Segundo fontes citadas em veículos de comunicação tanto nacionais quanto estrangeiros, a decisão foi tomada recentemente pelo Comitê de Segurança do governo. O custo total das iniciativas é estimado em 8 bilhões de dólares.

Incorporar essas embarcações à Marinha indiana vai ampliar as opções de Nova Deli em termos de estratégia no Oceano Índico. Além disso, os projetos ajudarão a concretizar os planos do primeiro ministro, Narendra Modi, de nacionalizar a produção e ao mesmo tempo modernizar a capacidade militar do país.

Como parte dessa campanha “Made in India”, o governo está empenhado em estabelecer um complexo industrial-militar e, por outro lado, diminuir a importação de produtos de defesa.

A Índia é atualmente o maior importador de armamentos, e depende em grande parte da Rússia e dos Estados Unidos para atender às demandas. Nos últimos anos, Nova Deli desenvolveu competência considerável na produção nacional como por exemplo o INS Arihant, primeiro submarino de propulsão nuclear projetado no país, e que no momento está em fase de testes no mar.




Não é surpresa que a decisão do governo enfatize os meios navais. Apesar de enfrentar ameaças convencionais em terra vindas do Paquistão e da China, a Índia vem se concentrando em modernizar sua Marinha, em uma aposta para ter mais acesso e controle sobre o Oceano Índico.

O interesse de Nova Deli no reaparelhamento naval se intensificou também pela percepção de uma China cada vez mais assertiva que também vem avançando na região.

“Nossos desafios na área de segurança são bem conhecidos. Nossas responsabilidades internacionais são evidentes”, enfatizou Modi durante uma exposição do setor de defesa na última quarta-feira (18). O primeiro ministro apontou que o país precisa incrementar sua “prontidão para defesa”.

Após assumir o poder em maio do ano passado, o governo de Modi aumentou os limites para investimento estrangeiro direto no setor de defesa indiano, permitindo controle de até 49% das ações para parceiros não-indianos em projetos.
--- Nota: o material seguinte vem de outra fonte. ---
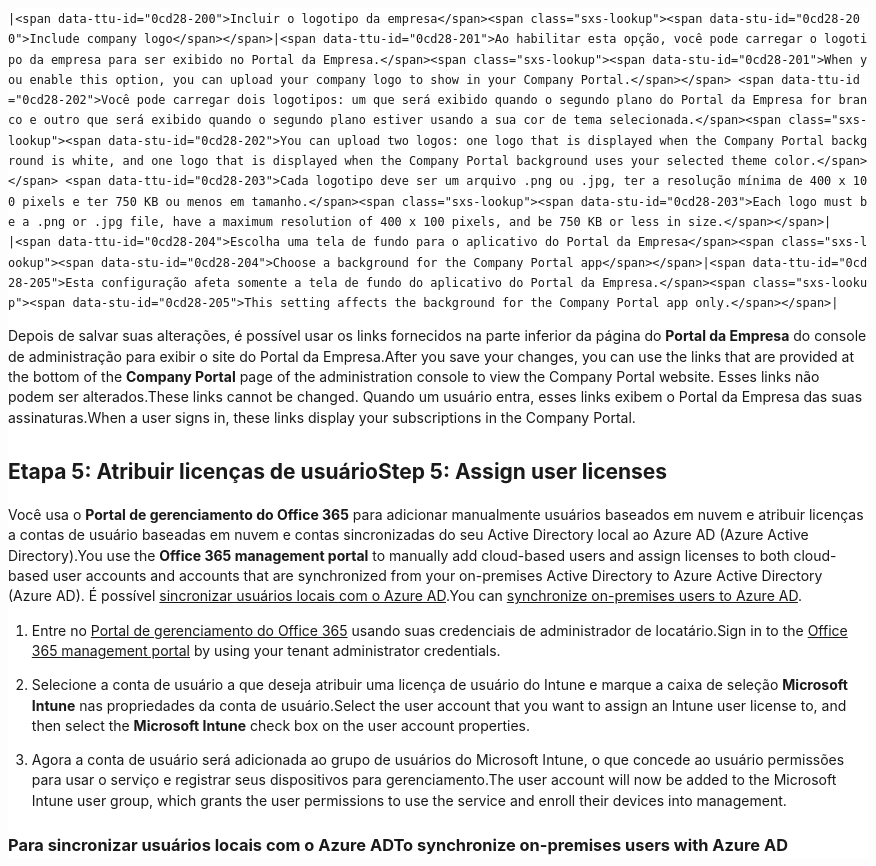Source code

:     |<span data-ttu-id="0cd28-200">Incluir o logotipo da empresa</span><span class="sxs-lookup"><span data-stu-id="0cd28-200">Include company logo</span></span>|<span data-ttu-id="0cd28-201">Ao habilitar esta opção, você pode carregar o logotipo da empresa para ser exibido no Portal da Empresa.</span><span class="sxs-lookup"><span data-stu-id="0cd28-201">When you enable this option, you can upload your company logo to show in your Company Portal.</span></span> <span data-ttu-id="0cd28-202">Você pode carregar dois logotipos: um que será exibido quando o segundo plano do Portal da Empresa for branco e outro que será exibido quando o segundo plano estiver usando a sua cor de tema selecionada.</span><span class="sxs-lookup"><span data-stu-id="0cd28-202">You can upload two logos: one logo that is displayed when the Company Portal background is white, and one logo that is displayed when the Company Portal background uses your selected theme color.</span></span> <span data-ttu-id="0cd28-203">Cada logotipo deve ser um arquivo .png ou .jpg, ter a resolução mínima de 400 x 100 pixels e ter 750 KB ou menos em tamanho.</span><span class="sxs-lookup"><span data-stu-id="0cd28-203">Each logo must be a .png or .jpg file, have a maximum resolution of 400 x 100 pixels, and be 750 KB or less in size.</span></span>|
    |<span data-ttu-id="0cd28-204">Escolha uma tela de fundo para o aplicativo do Portal da Empresa</span><span class="sxs-lookup"><span data-stu-id="0cd28-204">Choose a background for the Company Portal app</span></span>|<span data-ttu-id="0cd28-205">Esta configuração afeta somente a tela de fundo do aplicativo do Portal da Empresa.</span><span class="sxs-lookup"><span data-stu-id="0cd28-205">This setting affects the background for the Company Portal app only.</span></span>|


<span data-ttu-id="0cd28-206">Depois de salvar suas alterações, é possível usar os links fornecidos na parte inferior da página do **Portal da Empresa** do console de administração para exibir o site do Portal da Empresa.</span><span class="sxs-lookup"><span data-stu-id="0cd28-206">After you save your changes, you can use the links that are provided at the bottom of the **Company Portal** page of the administration console to view the Company Portal website.</span></span> <span data-ttu-id="0cd28-207">Esses links não podem ser alterados.</span><span class="sxs-lookup"><span data-stu-id="0cd28-207">These links cannot be changed.</span></span> <span data-ttu-id="0cd28-208">Quando um usuário entra, esses links exibem o Portal da Empresa das suas assinaturas.</span><span class="sxs-lookup"><span data-stu-id="0cd28-208">When a user signs in, these links display your subscriptions in the Company Portal.</span></span>

## <span data-ttu-id="0cd28-209">Etapa 5: Atribuir licenças de usuário</span><span class="sxs-lookup"><span data-stu-id="0cd28-209">Step 5: Assign user licenses</span></span>
<a id="step-5-assign-user-licenses" class="xliff"></a>

<span data-ttu-id="0cd28-210">Você usa o **Portal de gerenciamento do Office 365** para adicionar manualmente usuários baseados em nuvem e atribuir licenças a contas de usuário baseadas em nuvem e contas sincronizadas do seu Active Directory local ao Azure AD (Azure Active Directory).</span><span class="sxs-lookup"><span data-stu-id="0cd28-210">You use the **Office 365 management portal** to manually add cloud-based users and assign licenses to both cloud-based user accounts and accounts that are synchronized from your on-premises Active Directory to Azure Active Directory (Azure AD).</span></span> <span data-ttu-id="0cd28-211">É possível [sincronizar usuários locais com o Azure AD](/intune/users-permissions-add#how-to-sync-on-premises-users-with-azure-ad).</span><span class="sxs-lookup"><span data-stu-id="0cd28-211">You can [synchronize on-premises users to Azure AD](/intune/users-permissions-add#how-to-sync-on-premises-users-with-azure-ad).</span></span>

1.  <span data-ttu-id="0cd28-212">Entre no [Portal de gerenciamento do Office 365](https://portal.office.com/Admin/Default.aspx) usando suas credenciais de administrador de locatário.</span><span class="sxs-lookup"><span data-stu-id="0cd28-212">Sign in to the [Office 365 management portal](https://portal.office.com/Admin/Default.aspx) by using your tenant administrator credentials.</span></span>

2.  <span data-ttu-id="0cd28-213">Selecione a conta de usuário a que deseja atribuir uma licença de usuário do Intune e marque a caixa de seleção **Microsoft Intune** nas propriedades da conta de usuário.</span><span class="sxs-lookup"><span data-stu-id="0cd28-213">Select the user account that you want to assign an Intune user license to, and then select the **Microsoft Intune** check box on the user account properties.</span></span>

3.  <span data-ttu-id="0cd28-214">Agora a conta de usuário será adicionada ao grupo de usuários do Microsoft Intune, o que concede ao usuário permissões para usar o serviço e registrar seus dispositivos para gerenciamento.</span><span class="sxs-lookup"><span data-stu-id="0cd28-214">The user account will now be added to the Microsoft Intune user group, which grants the user permissions to use the service and enroll their devices into management.</span></span>

### <span data-ttu-id="0cd28-215">Para sincronizar usuários locais com o Azure AD</span><span class="sxs-lookup"><span data-stu-id="0cd28-215">To synchronize on-premises users with Azure AD</span></span>
<a id="to-synchronize-on-premises-users-with-azure-ad" class="xliff"></a>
Além disso, os gastos da Índia com defesa devem crescer mais nos próximos anos para atender às demandas.

O plano de adquirir seis submarinos nucleares é uma alteração na decisão original, tomada no segundo semestre de 2014, pelo Conselho de Aquisições (DAC), que havia aprovado a construção de seis unidades convencionais diesel-elétricas. “O governo alterou o projeto segundo o qual o Comitê de Segurança decidiu que os próximos seis submarinos seriam de propulsão nuclear, e não convencionais como previsto anteriormente”, disse um representante do governo à imprensa.

Tanto a iniciativa dos navios convencionais quanto a dos atômicos fazem parte de um plano mais amplo de construção e modernização de uma força indiana de submarinos que deve se estender por 30 anos. O programa foi aprovado por Nova Deli m 1999.

Outras iniciativas, incluindo o desenvolvimento de seis navios convencionais da classe Scorpene e a reforma e atualização dos submarinos das classes Sishumar e Sindhughosh também fazem parte desse esforço de longo prazo.

Atualmente a frota da Índia é composta por embarcações obsoletas e com capacidade limitada – ao todo o país opera apenas 13 submarinos convencionais.